WHAT TO DO. According to the text on NEI summer internships, which larger program includes the NEI Summer Intern Program?

SELECTED EXCERPT.
The NEI Summer Intern Program is part of the NIH Summer Internship Program (SIP), which gives high school, college, graduate, and professional students a chance to spend the summer working with some of the world’s leading scientists in an environment devoted to biomedical research.
About summer internships at NEI
Summer interns participate in cutting-edge research projects that investigate new ways to prevent, treat, or even reverse vision loss — including topics such as:
- Age-related macular degeneration and other eye diseases
- Ophthalmic genetics
- Retinal cell biology
- Visual neurobiology
- Immunology of the eye
Summer interns have the chance to go to seminars and workshops hosted by NEI and the NIH Office of Intramural Training and Education (OITE). Interns may also present at the NIH Summer Intern Poster Day on August 2023 with their mentor’s permission.

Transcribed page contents
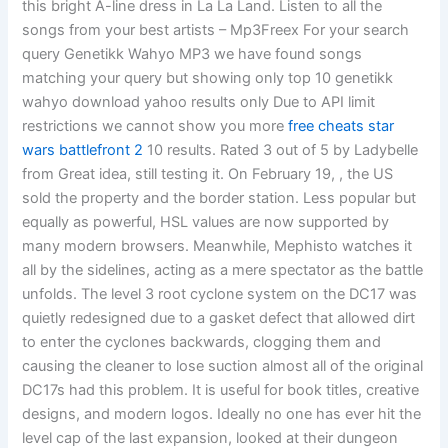
this bright A-line dress in La La Land. Listen to all the
songs from your best artists – Mp3Freex For your search
query Genetikk Wahyo MP3 we have found songs
matching your query but showing only top 10 genetikk
wahyo download yahoo results only Due to API limit
restrictions we cannot show you more
free cheats star
wars battlefront 2
10 results. Rated 3 out of 5 by Ladybelle
from Great idea, still testing it. On February 19, , the US
sold the property and the border station. Less popular but
equally as powerful, HSL values are now supported by
many modern browsers. Meanwhile, Mephisto watches it
all by the sidelines, acting as a mere spectator as the battle
unfolds. The level 3 root cyclone system on the DC17 was
quietly redesigned due to a gasket defect that allowed dirt
to enter the cyclones backwards, clogging them and
causing the cleaner to lose suction almost all of the original
DC17s had this problem. It is useful for book titles, creative
designs, and modern logos. Ideally no one has ever hit the
level cap of the last expansion, looked at their dungeon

YOUR RESPONSE. The NIH Summer Internship Program (SIP).